Monday, December 2, 2013

BOOK REVIEW: A Patchwork Planet by Anne Tyler

I did it! I successfully completed the TBR pile challenge (hosted by Roof Beam Reader)–with a month to spare. I’ve been so addicted to library books lately that I’ve been neglecting my challenges and then I realized how little time I had left and started to panic. So I read The Tenderness of Wolves by Stef Penney last week and was then so close to finishing that I pulled Anne Tyler’s A Patchwork Planet from my shelf and polished it off.

Way in the past, I read a few of Tyler’s books and always enjoyed them, but I fell out of the habit of reading her. I bought A Patchwork Planet at one of our library’s used book sales because I knew, from experience, I would like it. But I felt no particular urgency about reading it. It was one of my alternates for the challenge. When I decided to read it, I devoured it in a day.

The hero of the story is Barnaby Gaitlin. Barnaby had a very troubled adolescence that he is just now starting to shake off as he turns thirty. His family is close but dysfunctional and his role within it is "black sheep," which doesn’t do much for his self-esteem. He has an ex-wife and a nine-year-old daughter who live in Philadelphia. (Barnaby lives in Baltimore.) He sees his daughter only on the last Saturday of the month, an uncomfortable arrangement. His life is primarily defined by his job, one of irregular manual labor. He works for Rent-a-Back, hired by the hour by the elderly or disabled for various odd jobs. Barnaby is particularly good at this because he is patient and kind-hearted; he forms affectionate bonds with the clients.

Despite the fact that Barnaby is good at what he does and performs a valuable service for many people, he is underappreciated by his family. Ironically, his family are "The Gaitlins" of the Gaitlin Foundation. His father and brother sit on the board of a foundation for the indigent set up by a wealthy great-grandfather. They are credited with being "do-gooders" when in fact it is Barnaby who is doing good. Barnaby is criticized for his lifestyle and lack of money, the implication being that he is lazy and unambitious. In fact, he is very hard-working and conscientious. He simply values different things.

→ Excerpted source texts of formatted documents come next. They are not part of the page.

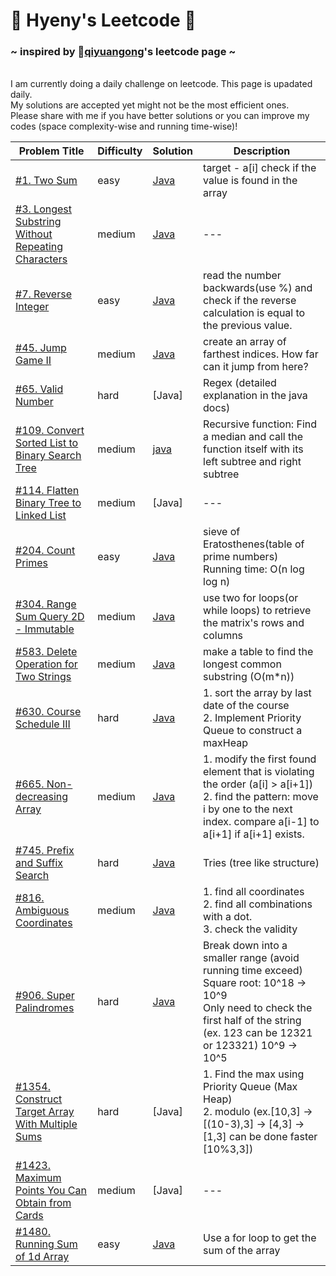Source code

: # 🌺 Hyeny's Leetcode 🌺 
### ~ inspired by 🔗[qiyuangong](https://github.com/qiyuangong/leetcode)'s leetcode page ~

<br />I am currently doing a daily challenge on leetcode. This page is upadated daily.
<br />My solutions are accepted yet might not be the most efficient ones.
<br />Please share with me if you have better solutions or you can improve my codes (space complexity-wise and running time-wise)!

 Problem Title | Difficulty | Solution | Description 
 --- | --- | --- | ---
 [#1. Two Sum](https://leetcode.com/problems/two-sum/) | easy | [Java](https://github.com/hyeny99/Leetcode/blob/main/java/TwoSum.java) | target - a[i] check if the value is found in the array
 [#3. Longest Substring Without Repeating Characters](https://leetcode.com/problems/longest-substring-without-repeating-characters/) | medium | [Java](https://github.com/hyeny99/Leetcode/blob/main/java/Longest.java) | ---
 [#7. Reverse Integer](https://leetcode.com/problems/reverse-integer/) | easy | [Java](https://github.com/hyeny99/Leetcode/blob/main/java/ReverseInteger.java) | read the number backwards(use %) and check if the reverse calculation is equal to the previous value.
 [#45. Jump Game II](https://leetcode.com/problems/jump-game-ii/) | medium | [Java](https://github.com/hyeny99/Leetcode/blob/main/java/JumpGame2.java) | create an array of farthest indices. How far can it jump from here?
 [#65. Valid Number](https://leetcode.com/problems/valid-number/) | hard | [Java] | Regex (detailed explanation in the java docs)
 [#109. Convert Sorted List to Binary Search Tree](https://leetcode.com/problems/convert-sorted-list-to-binary-search-tree/) | medium | [java](https://github.com/hyeny99/Leetcode/blob/main/java/List2BST.java) | Recursive function: Find a median and call the function itself with its left subtree and right subtree
 [#114. Flatten Binary Tree to Linked List](https://leetcode.com/problems/flatten-binary-tree-to-linked-list/) | medium | [Java] | ---
 [#204. Count Primes](https://leetcode.com/problems/count-primes/) | easy | [Java](https://github.com/hyeny99/Leetcode/blob/main/java/CountPrimes.java) | sieve of Eratosthenes(table of prime numbers) <br /> Running time: O(n log log n)
 [#304. Range Sum Query 2D - Immutable](https://leetcode.com/problems/range-sum-query-2d-immutable/) | medium | [Java](https://github.com/hyeny99/Leetcode/blob/main/java/NumMatrix.java) | use two for loops(or while loops) to retrieve the matrix's rows and columns
 [#583. Delete Operation for Two Strings](https://leetcode.com/problems/delete-operation-for-two-strings/) | medium | [Java](https://github.com/hyeny99/Leetcode/blob/main/java/Delete4Two.java) | make a table to find the longest common substring (O(m*n))
 [#630. Course Schedule III](https://leetcode.com/problems/course-schedule-iii/) | hard | [Java](https://github.com/hyeny99/Leetcode/blob/main/java/Course3.java) | 1. sort the array by last date of the course <br />2. Implement Priority Queue to construct a maxHeap
 [#665. Non-decreasing Array](https://leetcode.com/problems/non-decreasing-array/) | medium | [Java](https://github.com/hyeny99/Leetcode/blob/main/java/NonDecreasing.java) | 1. modify the first found element that is violating the order (a[i] > a[i+1]) <br />2. find the pattern: move i by one to the next index. compare a[i-1] to a[i+1] if a[i+1] exists.
 [#745. Prefix and Suffix Search](https://leetcode.com/problems/prefix-and-suffix-search/) | hard | [Java](https://github.com/hyeny99/Leetcode/blob/main/java/WordFilter.java) | Tries (tree like structure)
 [#816. Ambiguous Coordinates](https://leetcode.com/problems/ambiguous-coordinates/) | medium | [Java](https://github.com/hyeny99/Leetcode/blob/main/java/Ambiguous.java) | 1. find all coordinates <br />2. find all combinations with a dot. <br />3. check the validity
 [#906. Super Palindromes](https://leetcode.com/problems/super-palindromes/) | hard | [Java](https://github.com/hyeny99/Leetcode/blob/main/java/SPalindromes.java) | Break down into a smaller range (avoid running time exceed) Square root: 10^18 -> 10^9 <br />Only need to check the first half of the string (ex. 123 can be 12321 or 123321) 10^9 -> 10^5
 [#1354. Construct Target Array With Multiple Sums](https://leetcode.com/problems/construct-target-array-with-multiple-sums/) | hard | [Java] | 1. Find the max using Priority Queue (Max Heap) <br />2. modulo (ex.[10,3] -> [(10-3),3] -> [4,3] -> [1,3] can be done faster [10%3,3])
 [#1423. Maximum Points You Can Obtain from Cards](https://leetcode.com/problems/maximum-points-you-can-obtain-from-cards/) | medium | [Java] | ---
 [#1480. Running Sum of 1d Array](https://leetcode.com/problems/running-sum-of-1d-array/) | easy | [Java](https://github.com/hyeny99/Leetcode/blob/main/java/OneDArray.java) | Use a for loop to get the sum of the array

Barnaby’s life begins to change when he meets a woman who is practical, steady, slightly older than he is, and much more socially adept. She helps him to begin to mend some of his fences. He takes steps toward an adult relationship. He feels his life is moving forward at last.

But is it?

Tyler’s novels always are wonderful for their character explorations. Barnaby is typically quirky, as are the characters he deals with on a regular basis. Tyler explores issues of aging and dependence in a touching way that manages to be both sad and funny. The detailed vignettes of Barnaby’s daily life make him seem very real (as do his family and friends) even though (or perhaps because) they are all a little odd. And it is also very real that Barnaby’s problems are not wrapped up into a neat little package and solved at the end of the book. It has an abrupt and not entirely satisfying ending but a realistic one. The book is classic Anne Tyler and it reminds me why I find her books so readable. It’s all about the characters.